La Provence – édition du 30 janvier 2011
LIGUE DES DROITS DE L’HOMME
Les libertés individuelles en débat à Venelles
Pourquoi Venelles? Ce n'est
sans doute pas un hasard si la Ligue
des Droits de l'Homme a
choisi cette commune pour organiser
son premier débat public.
D'autant qu'ici, on est à la veille
d'imiter la grande soeur aixoise
en matière de vidéosurveillance.
Même si l'objectif affiché par les
organisateurs est avant tout de
poser des questions en matière
de sécurité. Et, sur certains
points, de faire des propositions...
Philippe Senegas, président
de la section aixoise de la
LDH a introduit la séance devant
un public venu nombreux.
Précisant que ce premier débat
faisait suite à la signature, au
plan national, par une cinquantaine
d’organisations associatives
et syndicales, du "Pacte pour
les droits et la citoyenneté".
Pour illustrer et lancer la réflexion,
Gilles Sainati, magistrat
membre du Syndicat de la magistrature,
a fait un long exposé sur
le développement des outils de
vidéosurveillance, le fichage, la
biométrie… et leur compatibilité
avec les libertés individuelles.
Quel encadrement ? Pourquoi
cette généralisation ? Quelles
conséquences?
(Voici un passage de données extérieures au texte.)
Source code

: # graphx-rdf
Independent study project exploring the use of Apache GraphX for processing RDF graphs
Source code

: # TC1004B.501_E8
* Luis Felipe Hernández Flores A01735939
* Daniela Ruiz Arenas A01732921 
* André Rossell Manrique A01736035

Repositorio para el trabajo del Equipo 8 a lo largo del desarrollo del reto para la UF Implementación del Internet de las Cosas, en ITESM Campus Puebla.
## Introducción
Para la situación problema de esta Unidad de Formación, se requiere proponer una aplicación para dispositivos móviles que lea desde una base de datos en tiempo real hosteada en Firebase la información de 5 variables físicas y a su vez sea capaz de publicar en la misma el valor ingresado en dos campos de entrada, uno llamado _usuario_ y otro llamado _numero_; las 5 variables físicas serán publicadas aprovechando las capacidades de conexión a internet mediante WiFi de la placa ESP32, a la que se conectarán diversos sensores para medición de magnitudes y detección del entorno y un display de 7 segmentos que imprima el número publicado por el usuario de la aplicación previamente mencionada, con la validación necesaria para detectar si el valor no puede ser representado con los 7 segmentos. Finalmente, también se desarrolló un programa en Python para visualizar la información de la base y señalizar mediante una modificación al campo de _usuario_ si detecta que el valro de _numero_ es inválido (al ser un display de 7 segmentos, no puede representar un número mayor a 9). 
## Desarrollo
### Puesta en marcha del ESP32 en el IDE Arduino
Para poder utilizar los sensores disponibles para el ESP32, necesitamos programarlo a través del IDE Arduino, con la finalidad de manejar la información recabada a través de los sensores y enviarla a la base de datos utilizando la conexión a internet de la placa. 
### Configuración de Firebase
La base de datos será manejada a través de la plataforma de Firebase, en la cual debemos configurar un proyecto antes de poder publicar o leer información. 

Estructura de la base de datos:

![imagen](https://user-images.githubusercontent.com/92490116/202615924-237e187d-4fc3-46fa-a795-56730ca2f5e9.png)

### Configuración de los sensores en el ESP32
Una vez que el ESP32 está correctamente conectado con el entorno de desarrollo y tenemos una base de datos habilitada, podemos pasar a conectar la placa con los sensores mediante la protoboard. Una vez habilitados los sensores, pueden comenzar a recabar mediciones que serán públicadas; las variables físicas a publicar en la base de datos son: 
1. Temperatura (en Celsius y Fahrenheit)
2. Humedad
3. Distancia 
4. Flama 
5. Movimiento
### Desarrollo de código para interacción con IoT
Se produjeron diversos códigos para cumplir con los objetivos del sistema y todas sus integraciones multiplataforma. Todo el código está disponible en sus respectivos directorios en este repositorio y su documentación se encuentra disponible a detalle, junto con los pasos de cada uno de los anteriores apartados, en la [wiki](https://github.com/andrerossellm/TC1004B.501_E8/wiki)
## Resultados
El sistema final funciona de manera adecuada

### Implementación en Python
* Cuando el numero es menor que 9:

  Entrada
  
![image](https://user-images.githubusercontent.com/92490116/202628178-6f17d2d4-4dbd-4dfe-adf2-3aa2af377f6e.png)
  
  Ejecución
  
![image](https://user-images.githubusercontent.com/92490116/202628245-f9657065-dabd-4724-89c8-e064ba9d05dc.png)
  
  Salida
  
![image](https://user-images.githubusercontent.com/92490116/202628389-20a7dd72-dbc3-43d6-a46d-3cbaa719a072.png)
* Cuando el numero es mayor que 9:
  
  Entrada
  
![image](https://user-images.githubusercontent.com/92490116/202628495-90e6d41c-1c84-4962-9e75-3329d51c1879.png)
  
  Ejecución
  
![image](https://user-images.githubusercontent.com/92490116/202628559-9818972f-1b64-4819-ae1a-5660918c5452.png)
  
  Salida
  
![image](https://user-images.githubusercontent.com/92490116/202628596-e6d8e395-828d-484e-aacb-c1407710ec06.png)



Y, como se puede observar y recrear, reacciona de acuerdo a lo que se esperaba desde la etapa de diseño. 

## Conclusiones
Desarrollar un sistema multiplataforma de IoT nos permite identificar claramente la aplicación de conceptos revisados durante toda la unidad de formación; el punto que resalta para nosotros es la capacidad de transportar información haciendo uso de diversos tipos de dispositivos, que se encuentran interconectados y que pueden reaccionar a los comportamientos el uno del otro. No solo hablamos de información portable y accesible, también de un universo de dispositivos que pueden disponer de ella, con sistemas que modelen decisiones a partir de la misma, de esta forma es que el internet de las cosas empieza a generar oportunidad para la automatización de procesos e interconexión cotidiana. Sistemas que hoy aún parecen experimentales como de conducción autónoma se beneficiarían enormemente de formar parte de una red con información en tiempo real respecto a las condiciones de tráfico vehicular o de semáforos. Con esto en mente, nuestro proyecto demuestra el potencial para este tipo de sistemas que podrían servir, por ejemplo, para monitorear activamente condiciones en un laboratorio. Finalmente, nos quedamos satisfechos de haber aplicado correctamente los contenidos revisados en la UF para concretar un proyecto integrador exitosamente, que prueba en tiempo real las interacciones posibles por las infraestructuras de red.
Sécurité et liberté
vont-elles de pair ? "Depuis
2002 nous enregistrons 42 nouvelles
lois sécuritaires, cela engendre
une augmentation des poursuites
pénales", note-t-il. "Et
puis on a évacué le contradictoire…
on a démantelé la section
économique… on a introduit
l’automaticité des peines, prenant
exemple des pénalités routières…
avec pour conséquences
la tenue de fichiers…". Et de citer
le fichier STIC (Système de
traitement des infractions
constatées) regroupant les informations
concernant les auteurs
d’infractions "présumés coupables,
témoins ou victimes" interpellés
par les services de la police
nationale.
Le public n’a pas manqué de
poser des questions. François
Hamy, élu aixois d’opposition,
s’est interrogé sur Facebook
qu’il a qualifié de "STIC caché"
en tant que réseau social consultable.
Anne Mesliand, conseillère
régionale et présidente de la
commission "solidarité et sécurité,
santé et services publics", a
rappelé que la vidéosurveillance
n’était pas une politique de la Région
qui reste attachée à la prévention.
"Il ne faudrait pas qu’il y ait détournement
des dispositifs sociaux",
s’est-elle inquiétée. "Il
est prévu de renforcer la police
nationale par des effectifs citoyens
fortement indemnisés
avec les risques que l’on imagine",
a dit tel autre. "D’autant
que l’argument des maires est de
dire que la population le demande".
"Y a-t-il donc un risque de
clientélisme ?" Luc Foulquier,
responsable du Parti communiste,
s’exprime en tant que citoyen
et demande instamment que
l’on se projette dans l’avenir…
"Est-il bon de remplacer les humains
par des caméras et d’exploiter
la peur ?" Gilles Sainati
s’inquiète au final des conséquences
de la LOPPSI (loi
d’orientation et de programmation
pour la performance de la
sécurité intérieure) qui vise,
dit-il, "à développer la vidéosurveillance
et le transfert au privé
de la sécurité."
Philippe Senegas rappelle
pour conclure les propositions
concrètes du Pacte qui concernent
la démocratie, la protection
de la vie privée et des données
personnelles, les droits et libertés
face à la justice, à la police
et au système pénitentiaire, la
lutte contre les discriminations,
l’égalité sociale et les solidarités.
"Je suis preneur de l’avis des
élus", a-t-il précisé. "Il faut que
leurs réponses éclairent les citoyens."
A noter enfin qu'aucun
élu de la majorité municipale de
Venelles n'était présent. Le maire,
Jean-Pierre Saez, a simplement
déclaré : "J’assume complètement
le choix largement partagé
par les Venellois de la mise en
oeuvre de la vidéoprotection".
Marie-Pierre Peyrou, élue d’opposition,
présente au débat, a déclaré
avoir voté contre cette mise
en oeuvre. Et, au-delà de Venelles,
le débat reste donc très
ouvert.
S.L.
Gilles Sainati est l’auteur de la "Décadence sécuritaire", éditions La Fabrique.